Message non lu par prodigal » ven. 10 mai 2019, 12:06

Cher Cepora,
je voudrais faire deux remarques.
La première est que le pape François est accusé d'hérésie. C'est à la fois, comme je l'ai déjà dit, farfelu et mal intentionné, donc il serait légitime de ne pas en tenir compte, et de discuter du fond, sans invective à l'adresse du successeur de Pierre, ce que vous faites. Mais puisque le doute a été semé, j'ai essayé de répondre à l'expression de ce doute. Il se pourrait (je ne crois pas) que François ait tort, cela ne prouverait pas qu'il soit hérétique.
La seconde, pour en revenir au fond de la question, est que l'argument selon lequel l'adultère est toujours un péché ne vaut évidemment que pour l'adultère. Or, il n'y a pas d'adultère entre personnes légitimement mariées selon la loi en vigueur. C'est jouer sur les mots que de qualifier des divorcés remariés d'adultères, quand leur premier mariage a été rompu.
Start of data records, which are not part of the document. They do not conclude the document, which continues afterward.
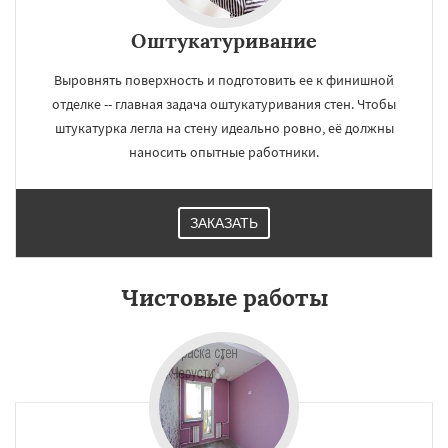
Оштукатуривание
Выровнять поверхность и подготовить ее к финишной
отделке -- главная задача оштукатуривания стен. Чтобы
штукатурка легла на стену идеально ровно, её должны
наносить опытные работники.
ЗАКАЗАТЬ
Чистовые работы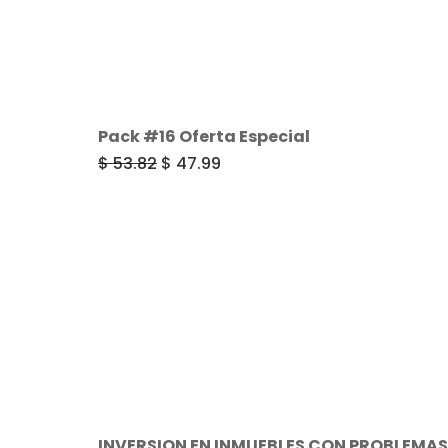
Pack #16 Oferta Especial
El
El
$
53.82
$
47.99
precio
precio
original
actual
era:
es:
$ 53.82.
$ 47.99.
INVERSION EN INMUEBLES CON PROBLEMAS 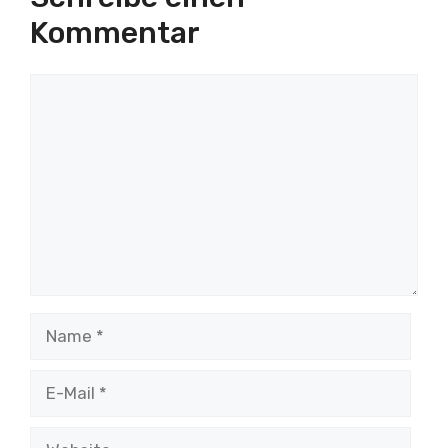
Kommentar
Kommentar
Name
E-
Mail
Website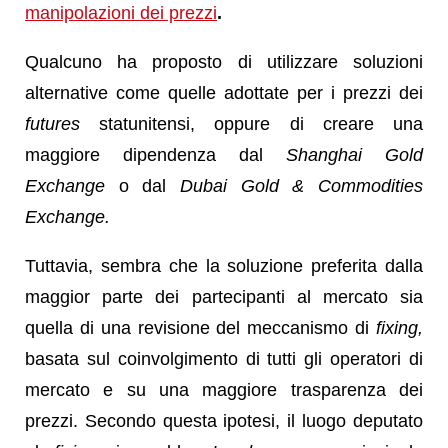
manipolazioni dei prezzi
.
Qualcuno ha proposto di utilizzare soluzioni
alternative come quelle adottate per i prezzi dei
futures
statunitensi, oppure di creare una
maggiore dipendenza dal
Shanghai Gold
Exchange
o dal
Dubai Gold & Commodities
Exchange.
Tuttavia, sembra che la soluzione preferita dalla
maggior parte dei partecipanti al mercato sia
quella di una revisione del meccanismo di
fixing,
basata sul coinvolgimento di tutti gli operatori di
mercato e su una maggiore trasparenza dei
prezzi. Secondo questa ipotesi, il luogo deputato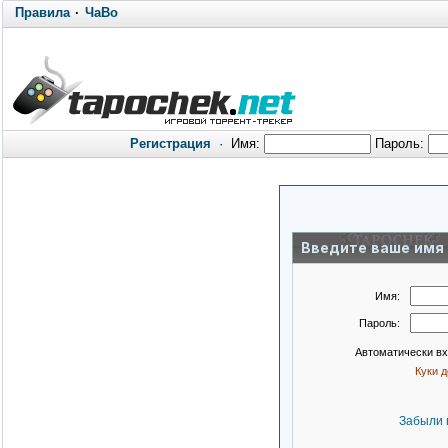
Правила
·
ЧаВо
Регистрация
·
Имя:
Пароль:
Введите ваше имя 
Имя:
Пароль:
Автоматически в
Куки 
Забыли 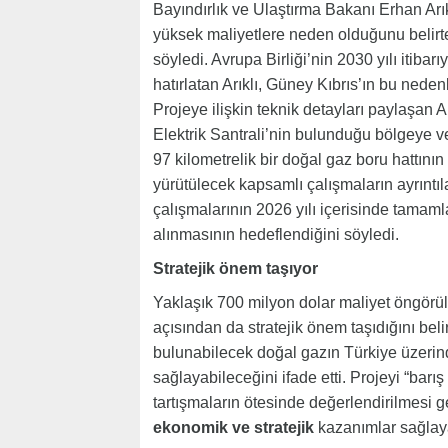
Bayındırlık ve Ulaştırma Bakanı Erhan Arık
yüksek maliyetlere neden olduğunu belirt
söyledi. Avrupa Birliği’nin 2030 yılı itibarı
hatırlatan Arıklı, Güney Kıbrıs’ın bu nedenle
Projeye ilişkin teknik detayları paylaşan
Elektrik Santrali’nin bulunduğu bölgeye v
97 kilometrelik bir doğal gaz boru hattını
yürütülecek kapsamlı çalışmaların ayrıntıla
çalışmalarının 2026 yılı içerisinde tamam
alınmasının hedeflendiğini söyledi.
Stratejik önem taşıyor
Yaklaşık 700 milyon dolar maliyet öngörül
açısından da stratejik önem taşıdığını bel
bulunabilecek doğal gazın Türkiye üzeri
sağlayabileceğini ifade etti. Projeyi “barı
tartışmaların ötesinde değerlendirilmesi ge
ekonomik ve stratejik
kazanımlar sağlaya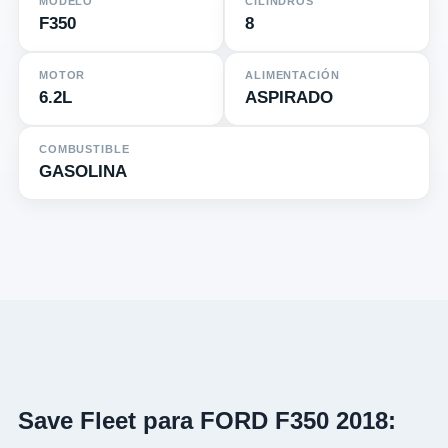
MODELO
CILINDROS
F350
8
MOTOR
ALIMENTACIÓN
6.2L
ASPIRADO
COMBUSTIBLE
GASOLINA
Save Fleet para FORD F350 2018: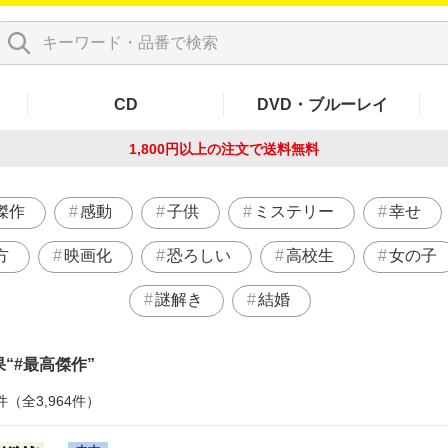
CD
DVD・ブルーレイ
1,800円以上の注文で
送料無料
傑作
感動
子供
ミステリー
幸せ
方
映画化
恐ろしい
高校生
女の子
謎解き
結婚
果
#最高傑作
件（全3,964件）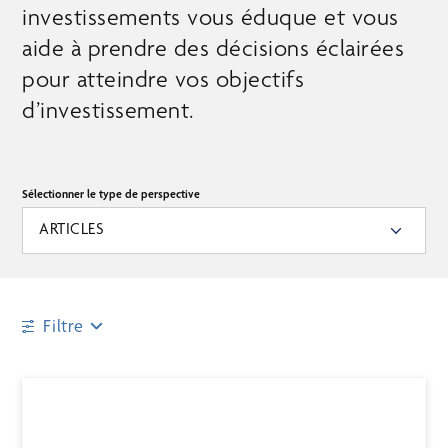
investissements vous éduque et vous
aide à prendre des décisions éclairées
pour atteindre vos objectifs
d’investissement.
Sélectionner le type de perspective
ARTICLES
Filtre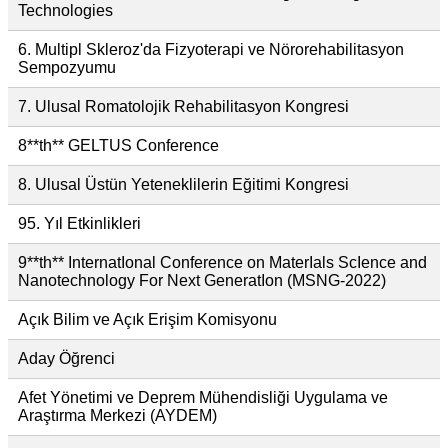
Technologies
6. Multipl Skleroz'da Fizyoterapi ve Nörorehabilitasyon
Sempozyumu
7. Ulusal Romatolojik Rehabilitasyon Kongresi
8**th** GELTUS Conference
8. Ulusal Üstün Yeteneklilerin Eğitimi Kongresi
95. Yıl Etkinlikleri
9**th** InternatIonal Conference on MaterIals ScIence and
Nanotechnology For Next GeneratIon (MSNG-2022)
Açık Bilim ve Açık Erişim Komisyonu
Aday Öğrenci
Afet Yönetimi ve Deprem Mühendisliği Uygulama ve
Araştırma Merkezi (AYDEM)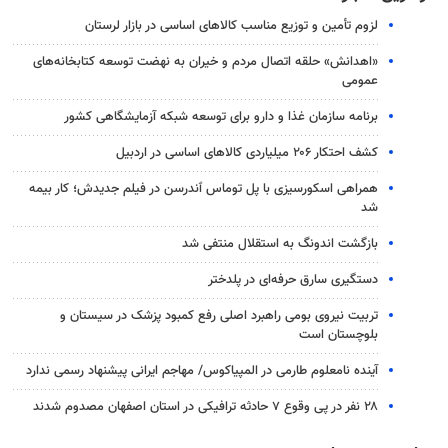
لزوم تأمین و توزیع مناسب کالاهای اساسی در بازار لرستان
«اهدانش» حلقه اتصال مردم و خیران به نهضت توسعه کتابخانه‌های
عمومی
برنامه سازمان غذا و دارو برای توسعه شبکه آزمایشگاهی کشور
کشف احتکار ۲۰۶ میلیاردی کالاهای اساسی در اردبیل
همراهی اسکورسیزی با پل توماس ٱندرسن در فیلم جدیدش؛ کار بیمه
شد
بازگشت اندونگ به استقلال منتفی شد
دستگیری سارق حرفه‌ای در پلدختر
تربیت نیروی بومی راهبرد اصلی رفع کمبود پزشک در سیستان و
بلوچستان است
آینده نامعلوم طارمی در المپیاکوس/ مهاجم ایرانی پیشنهاد رسمی ندارد
۲۸ نفر در پی وقوع ۷ حادثه ترافیکی در استان اصفهان مصدوم شدند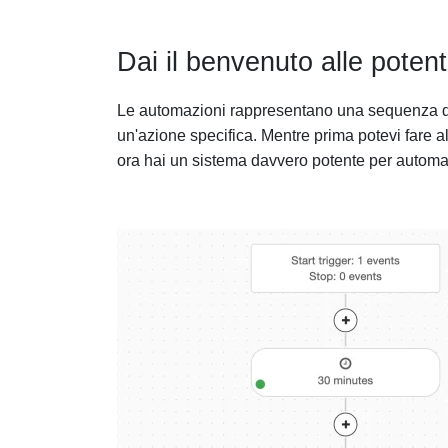
Dai il benvenuto alle poten
Le automazioni rappresentano una sequenza di 
un'azione specifica. Mentre prima potevi fare a
ora hai un sistema davvero potente per autom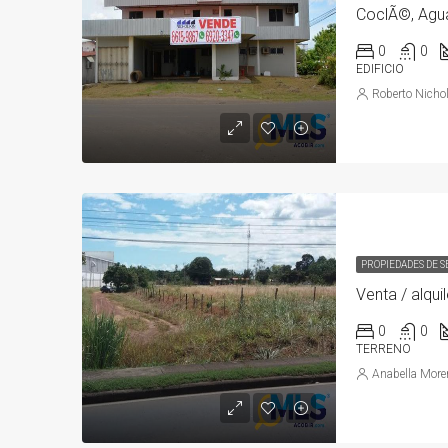
0
0
EDIFICIO
Roberto Nicho
PROPIEDADES DE 
0
0
TERRENO
Anabella More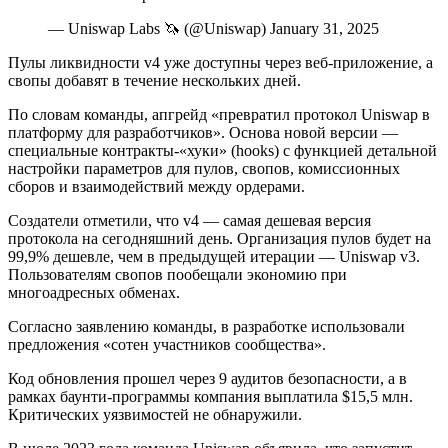
— Uniswap Labs 🦄 (@Uniswap) January 31, 2025
Пулы ликвидности v4 уже доступны через веб-приложение, а
свопы добавят в течение нескольких дней.
По словам команды, апгрейд «превратил протокол Uniswap в
платформу для разработчиков». Основа новой версии —
специальные контракты-«хуки» (hooks) с функцией детальной
настройки параметров для пулов, свопов, комиссионных
сборов и взаимодействий между ордерами.
Создатели отметили, что v4 — самая дешевая версия
протокола на сегодняшний день. Организация пулов будет на
99,9% дешевле, чем в предыдущей итерации — Uniswap v3.
Пользователям свопов пообещали экономию при
многоадресных обменах.
Согласно заявлению команды, в разработке использовали
предложения «сотен участников сообщества».
Код обновления прошел через 9 аудитов безопасности, а в
рамках баунти-программы компания выплатила $15,5 млн.
Критических уязвимостей не обнаружили.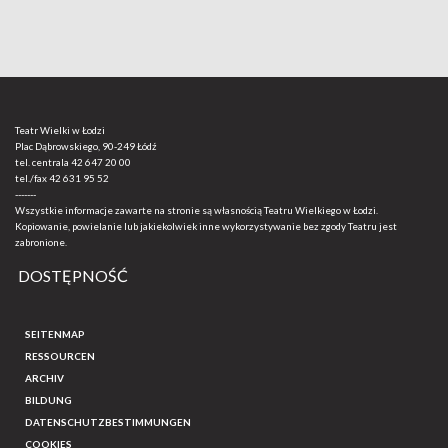
Teatr Wielki w Łodzi
Plac Dąbrowskiego, 90-249 Łódź
tel. centrala
42 647 20 00
tel./fax
42 631 95 52
-------
Wszystkie informacje zawarte na stronie są własnością Teatru Wielkiego w Łodzi.
Kopiowanie, powielanie lub jakiekolwiek inne wykorzystywanie bez zgody Teatru jest
zabronione.
DOSTĘPNOŚĆ
SEITENMAP
RESSOURCEN
ARCHIV
BILDUNG
DATENSCHUTZBESTIMMUNGEN
COOKIES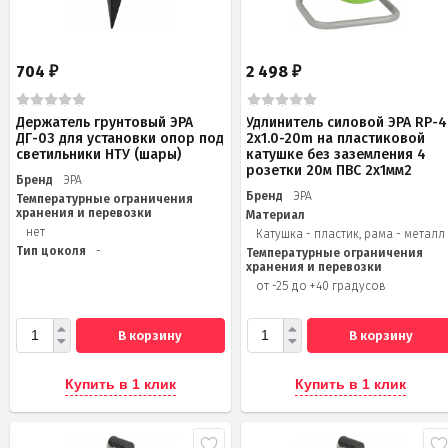
704
2 498
₽
₽
Держатель грунтовый ЭРА
Удлинитель силовой ЭРА RP-4
ДГ-03 для установки опор под
2x1.0-20m на пластиковой
светильники НТУ (шары)
катушке без заземления 4
розетки 20м ПВС 2х1мм2
Бренд
ЭРА
Бренд
ЭРА
Температурные ограничения
хранения и перевозки
Материал
нет
Катушка - пластик, рама - металл
Тип цоколя
-
Температурные ограничения
хранения и перевозки
от -25 до +40 градусов
В корзину
В корзину
Купить в 1 клик
Купить в 1 клик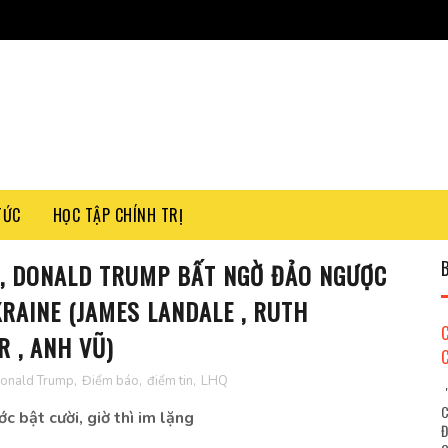
TỨC
HỌC TẬP CHÍNH TRỊ
C, DONALD TRUMP BẤT NGỜ ĐẢO NGƯỢC
RAINE (JAMES LANDALE , RUTH
 , ANH VŨ)
onald Trump
,
Điểm báo
,
điểm tin
,
LHQ
"
C
 bật cười, giờ thì im lặng
Đ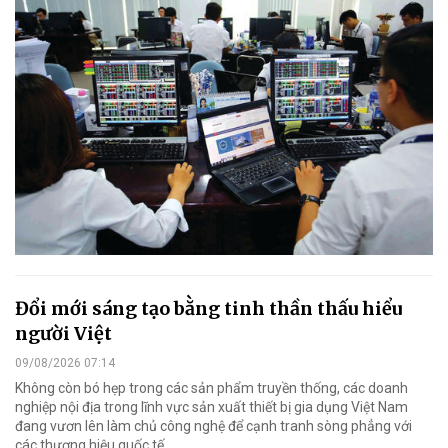
Đổi mới sáng tạo bằng tinh thần thấu hiểu
người Việt
09/08/2026 07:14
Không còn bó hẹp trong các sản phẩm truyền thống, các doanh
nghiệp nội địa trong lĩnh vực sản xuất thiết bị gia dụng Việt Nam
đang vươn lên làm chủ công nghệ để cạnh tranh sòng phẳng với
các thương hiệu quốc tế.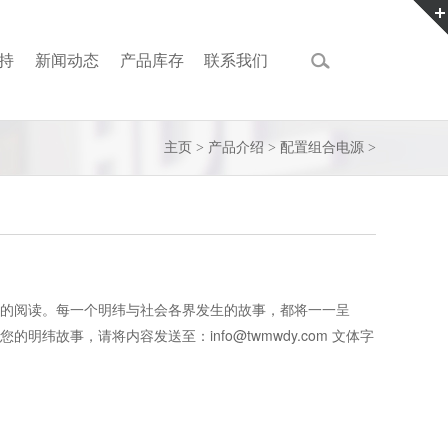
持
新闻动态
产品库存
联系我们
主页
>
产品介绍
>
配置组合电源
>
的阅读。每一个明纬与社会各界发生的故事，都将一一呈
纬故事，请将内容发送至：info@twmwdy.com 文体字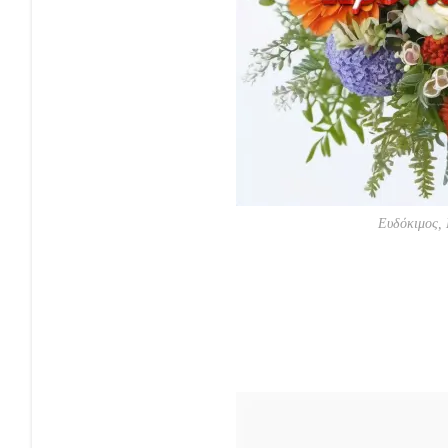
Ευδόκιμος, 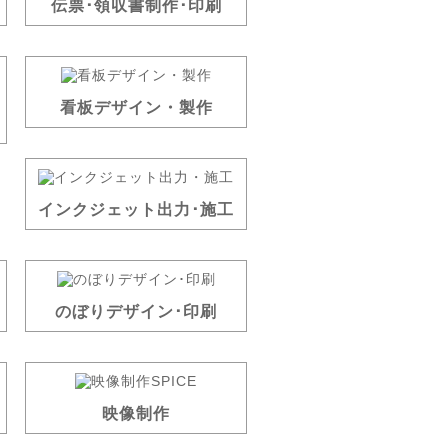
伝票･領収書制作･印刷
看板デザイン・製作
インクジェット出力･施工
のぼりデザイン･印刷
映像制作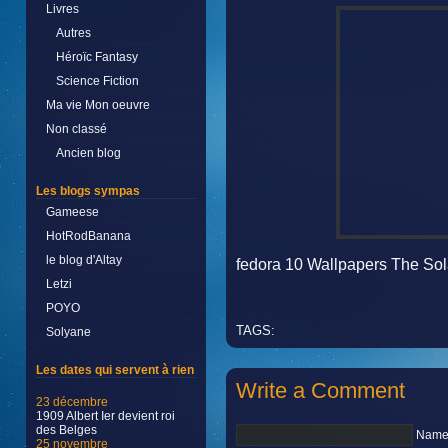
Livres
Autres
Héroïc Fantasy
Science Fiction
Ma vie Mon oeuvre
Non classé
Ancien blog
Les blogs sympas
Gameese
HotRodBanana
le blog d'Altay
fedora 10 Wallpapers The Sol
Letzi
POYO
TAGS:
Solyane
Les dates qui servent à rien
Write a Comment
23 décembre
1909 Albert Ier devient roi
des Belges
Name 
25 novembre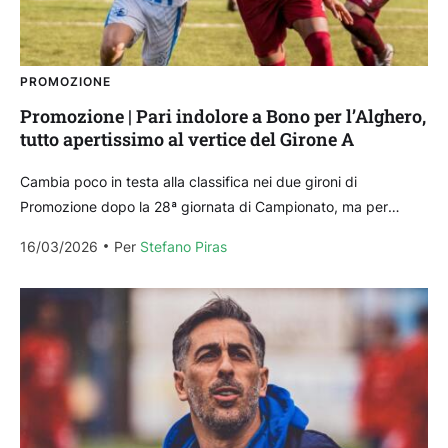
PROMOZIONE
Promozione | Pari indolore a Bono per l’Alghero,
tutto apertissimo al vertice del Girone A
Cambia poco in testa alla classifica nei due gironi di
Promozione dopo la 28ª giornata di Campionato, ma per
l’Alghero, nel girone B, il pareggio...
16/03/2026
Per 
Stefano Piras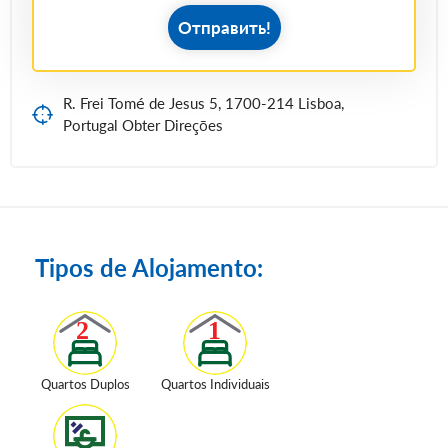
Отправить!
R. Frei Tomé de Jesus 5, 1700-214 Lisboa,
Portugal Obter Direções
Tipos de Alojamento:
Quartos Duplos
Quartos Individuais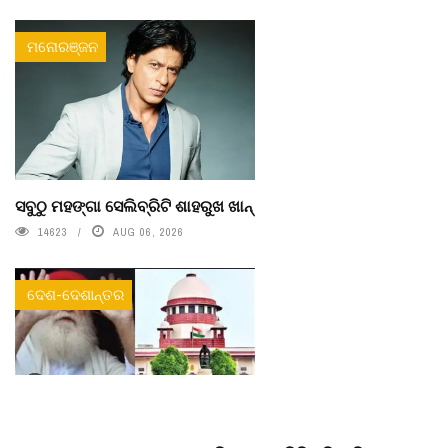
ମନୋରଞ୍ଜନ
ସବୁଠୁ ମହଙ୍ଗା ସେଲିବ୍ରିଟି ଶାହରୁଖ ଖାନ୍
14623
AUG 06, 2026
ଦେଶ-ଦେଶାନ୍ତର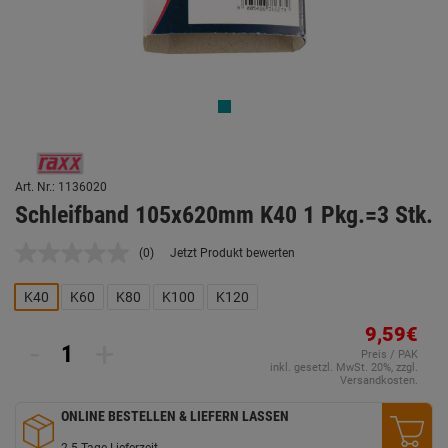
Art. Nr.: 1136020
Schleifband 105x620mm K40 1 Pkg.=3 Stk.
(0)
Jetzt Produkt bewerten
Kein
Beurteilungswert.
Link
K40
K60
K80
K100
K120
auf
derselben
9,59€
Seite.
-
+
Preis / PAK
inkl. gesetzl. MwSt. 20%, zzgl.
Versandkosten.
ONLINE BESTELLEN & LIEFERN LASSEN
2-5 Tage Lieferzeit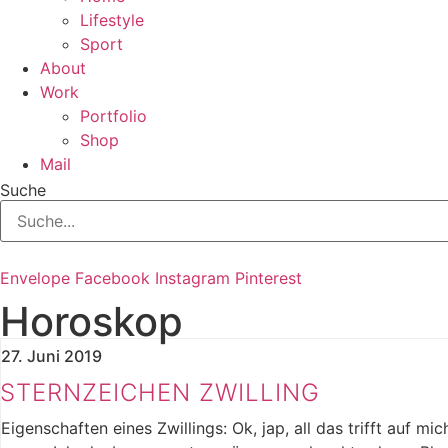
Lifestyle
Sport
About
Work
Portfolio
Shop
Mail
Suche
Envelope
Facebook
Instagram
Pinterest
Horoskop
27. Juni 2019
STERNZEICHEN ZWILLING
Eigenschaften eines Zwillings: Ok, jap, all das trifft auf mi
On peut juger qu'ils sont coupables (bien que juger autrui de la sorte sans savoir ne soit ni prudent ni charitable), mais il y a bien de la différence entre tromper son conjoint et vivre en parfaite fidélité avec un conjoint non légitime (à supposer qu'il le soit).
Rappelons, même si ce n'est pas la même chose (mais tout de même cela y ressemble fort) que les veufs et les veuves remariés ne sont pas adultères dans le cadre des relations avec leur nouvel époux.